I found this week’s module to be particularly valuable to individuals facing the challenges of students. We are all used to using sites like Google for personal, casual use, but many of us lack concrete knowledge of how Google, and other resources can be better used for the academic person. We too often try to apply the same strategies that we would use for getting information on “Justin Bieber” as we would on “Pulmonary Lung Disease.” In particular, I really gained insight from finding out more on Google’s advanced search parameters. Usually I just settle for a basic search and opening 30+ tabs, but by narrowing my search from the start, I save time and get higher quality results. By using some of these now, I’m seeing definite improvement.
I would advise everyone to take these tools and use them to their advantage. There are so many ways you can create value and save time in your academic and personal matters whn you take a little bit of time to refine what you’re looking for. I also encourage people to seek out new ways of searching and organizing information. Nothing I mentioned is exhaustive, and finding tools that serve your needs is crucial.

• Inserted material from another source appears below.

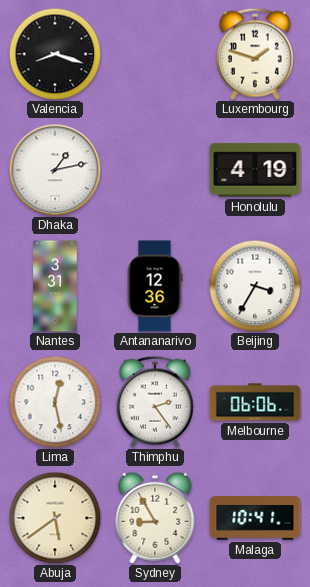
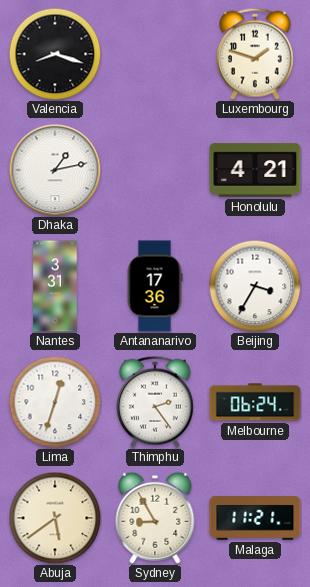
Honolulu: 4:19 -> 4:21
Antananarivo: 12:36 -> 17:36
Lima: 12:28 -> 12:33
Melbourne: 06:06 -> 06:24
Malaga: 10:41 -> 11:21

I found a lot of value in taking time to learn about and understand the benefits of the Cornell method of note taking. I had some exposure to it in high school, but didn’t really appreciate it because it was something we were forced to do. Now that I’m learning about it with genuine interest and through a college student’s perspective, I better understand how it can be useful. One thing from the module that I already practiced was rewriting my notes. While has been helpful for me, it was also valuable to get insight about why/how it’s helpful, rather than just reaping the benefits without completely understanding them.

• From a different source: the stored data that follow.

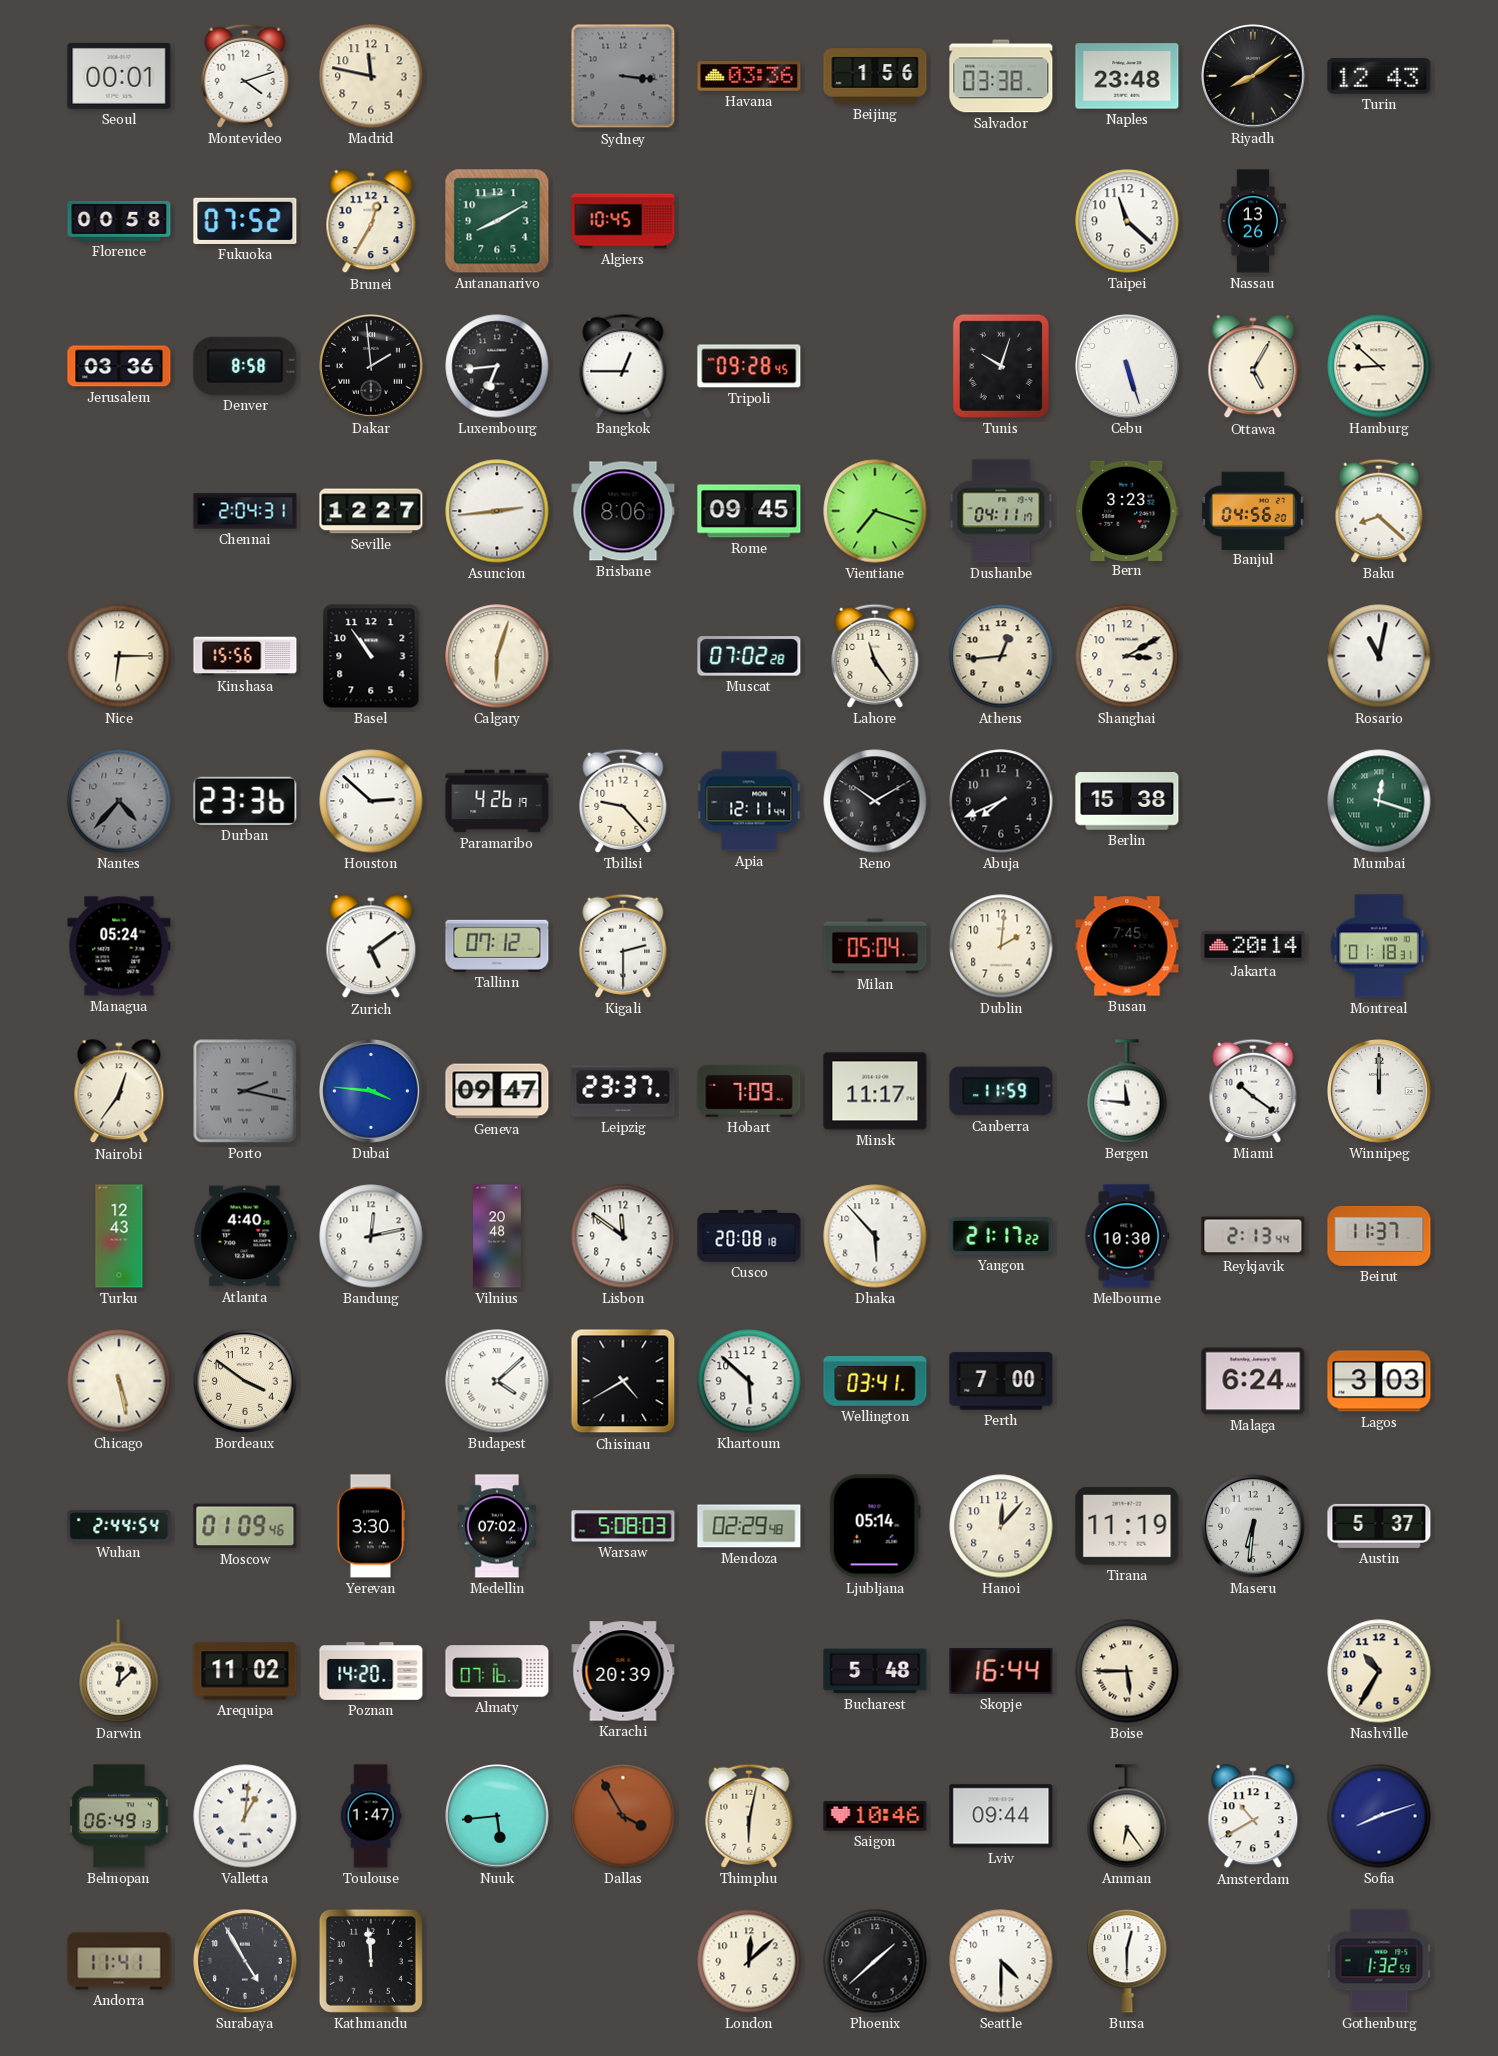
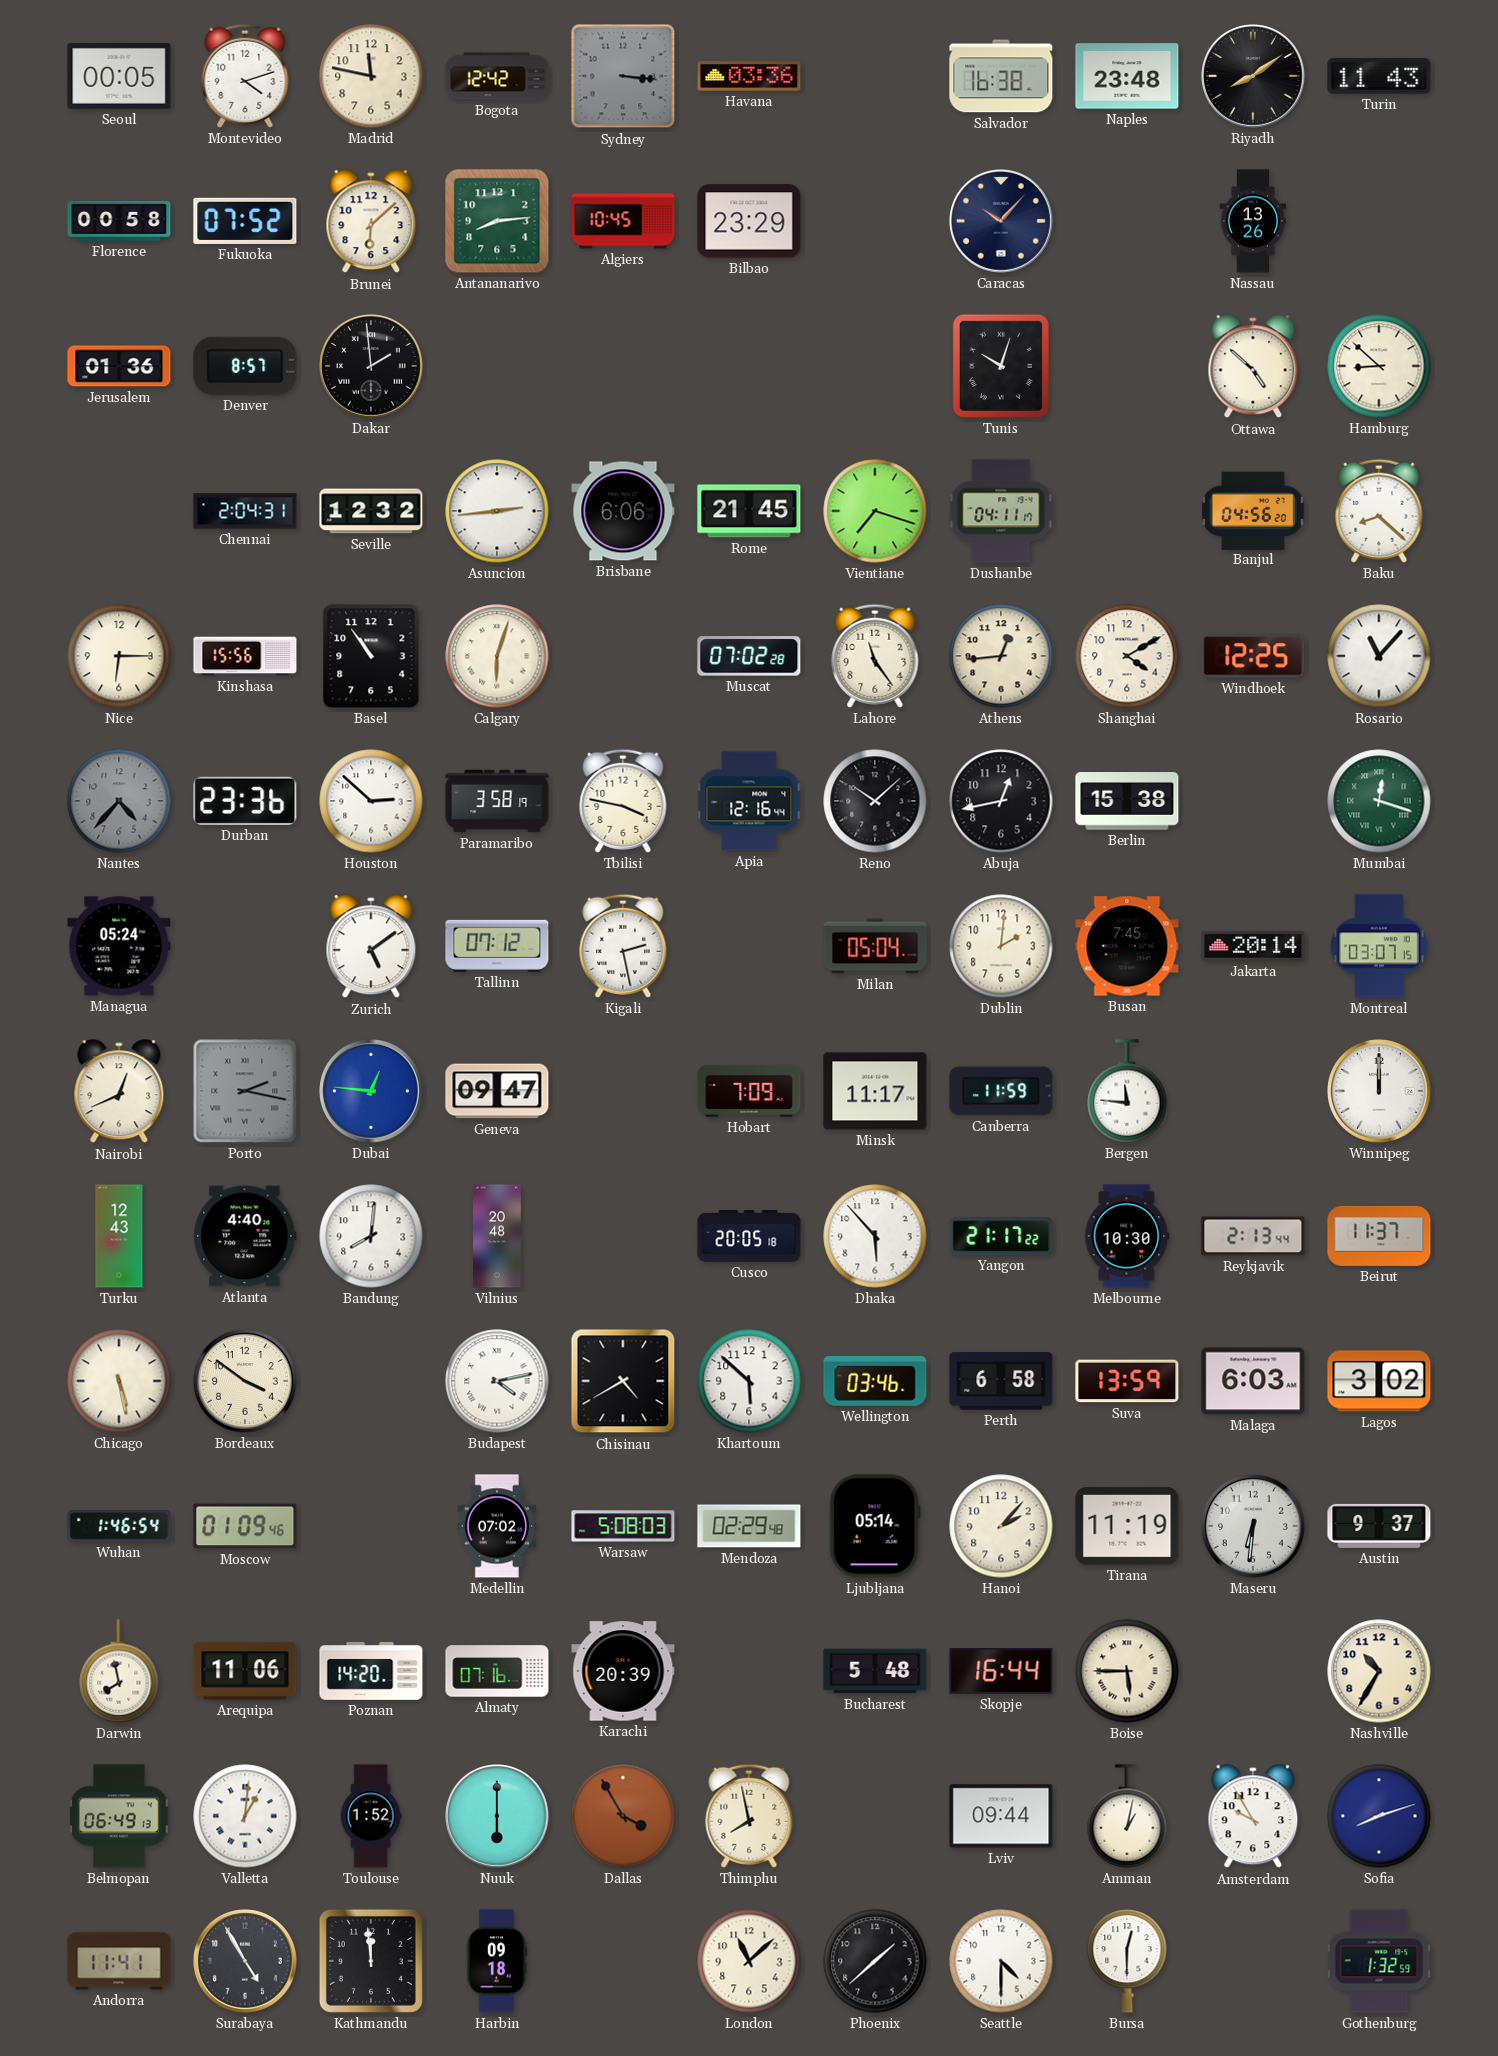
Seoul: 00:01 -> 00:05
Bogota: none -> 12:42
Beijing: 1:56 -> none
Salvador: 03:38 -> 16:38
Turin: 12:43 -> 11:43
Brunei: 12:35 -> 6:08
Antananarivo: 8:10 -> 8:14
Bilbao: none -> 23:29
Caracas: none -> 10:07
Taipei: 11:22 -> none
Jerusalem: 03:36 -> 01:36
Denver: 8:58 -> 8:57
Luxembourg: 6:44 -> none
Bangkok: 12:45 -> none
Tripoli: 09:28 -> none
Cebu: 5:27 -> none
Ottawa: 5:05 -> 4:52
Seville: 12:27 -> 12:32
Brisbane: 8:06 -> 6:06
Rome: 09:45 -> 21:45
Bern: 3:23 -> none
Shanghai: 3:10 -> 4:10
Windhoek: none -> 12:25
Rosario: 11:02 -> 11:07
Paramaribo: 4:26 -> 3:58
Tbilisi: 9:23 -> 3:47
Apia: 12:11 -> 12:16
Reno: 10:10 -> 10:08
Abuja: 7:41 -> 12:43
Kigali: 2:30 -> 2:28
Montreal: 01:18 -> 03:07
Nairobi: 12:36 -> 12:41
Dubai: 3:46 -> 12:46
Leipzig: 23:37 -> none
Miami: 10:21 -> none
Bandung: 12:13 -> 8:01
Lisbon: 11:51 -> none
Cusco: 20:08 -> 20:05
Budapest: 4:08 -> 4:13
Wellington: 03:41 -> 03:46
Perth: 7:00 -> 6:58
Suva: none -> 13:59
Malaga: 6:24 -> 6:03
Lagos: 3:03 -> 3:02
Wuhan: 2:44 -> 1:46
Yerevan: 3:30 -> none
Hanoi: 12:07 -> 2:07
Austin: 5:37 -> 9:37
Darwin: 12:08 -> 7:58
Arequipa: 11:02 -> 11:06
Toulouse: 1:47 -> 1:52
Nuuk: 5:44 -> 6:00
Thimphu: 6:02 -> 7:58
Saigon: 10:46 -> none
Amman: 6:24 -> 1:02
Amsterdam: 10:40 -> 9:55
Harbin: none -> 09:18
London: 12:08 -> 11:08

I think that being more deliberate about the way I take notes can help save time and improve retention. Sometimes, especially when I take lazy notes, reading what I wrote feels like a hodgepodge of information fragments that don’t connect in meaningful ways. Improving the form of my note taking can bridge those gaps and convey complex information. I would recommend that other students try to do the same: focus more about relationships and implications in note taking. The raw information will often always be in your textbook or online. The discussion and lecture in class are what you need to notate, and focusing on writing and organizing those will have a profound effect on your performance.

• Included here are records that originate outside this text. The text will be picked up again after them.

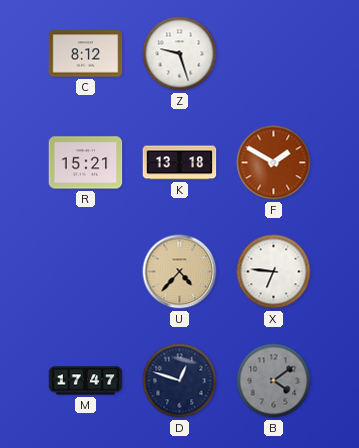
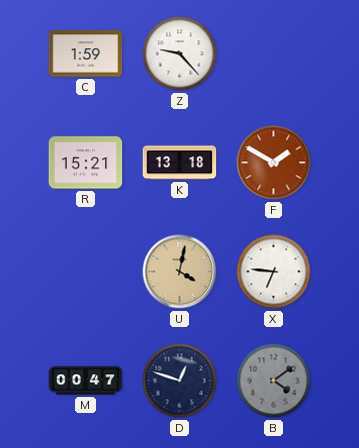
C: 8:12 -> 1:59
Z: 9:27 -> 9:23
U: 4:37 -> 4:02
M: 17:47 -> 00:47
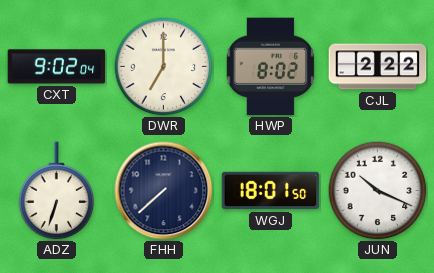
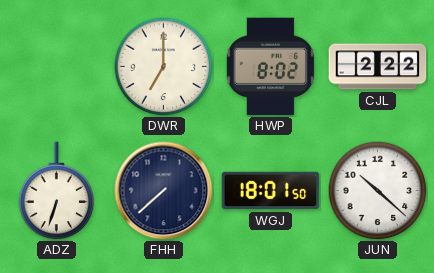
CXT: 9:02 -> none
JUN: 10:19 -> 10:22
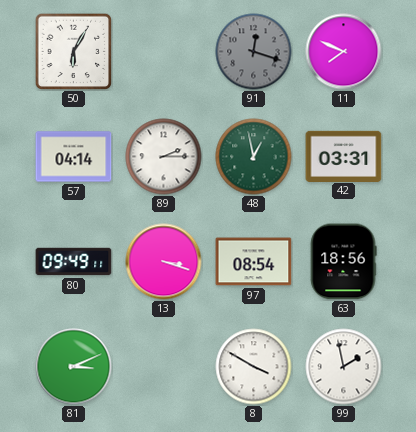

This video goes through the basics of formal logic that one may learn about in an introductory philosophy class. The video touches on two main points: conditional logic and contrapositives. Conditional logic occurs when a particular condition is satisfied, and a necessary condition follows 100% of the time. This point naturally led to the second main point in exploring contrapositives. Contrapositives are derived from conditional logic rules, but things are flipped around. If the logic is that “An Apple a Day Keeps the Doctor Away,” then you can rephrase the logic as “If the doctor isn’t away, you aren’t eating an apple a day.” Often, people make the mistake of swapping without negating, which would give an incorrect result.
I think formal logic like this is valuable in all areas of academic study. Logic is like a skeleton that can lie underneath the particular subject matters of any given argument. This video has not only helped show me how I can apply the principles discussed, but also how to handle logic that can easily be misinterpreted. The aforementioned issue that stems from not properly contraposing is difficult to grasp, and the video was helpful in solidifying my understanding of the matter.
Hello everyone! For this weeks blog post, I want to reflect on some of the things I took away from our lesson, and talk about the implications this has on my life. Online learning has so many more avenues for distraction and mistake, so organization and competency are key. The study tools we were given in our lesson and by our peers are all good resources to help achieve this goal. I learned a lot about things that centralize information and help with time management. I think each of these things can help keep one accountable, and time-efficient. Conversely, lacking those qualities can facilitate procrastination, and general wasting of time. Often an assignment will feel considerably more difficult than it actually is because we are approaching it in a way that uses up a lot of time and effort. This example epitomizes the “work smarter not harder” mantra. On top of the general benefits, there are a lot of smaller put practical benefits to being congruent with online tools and their function. On page 125 in particular, the text mentions how a simple mistake can cause embarrassing and cumbersome results when somebody replies to the entire group in a mailing list. I’m sure all of us have received that annoying email when someone asks a silly question to the professor and ends up CCing the entire 300+ person class.
Broad or specific, these tools are helpful and practical. Thanks for reading!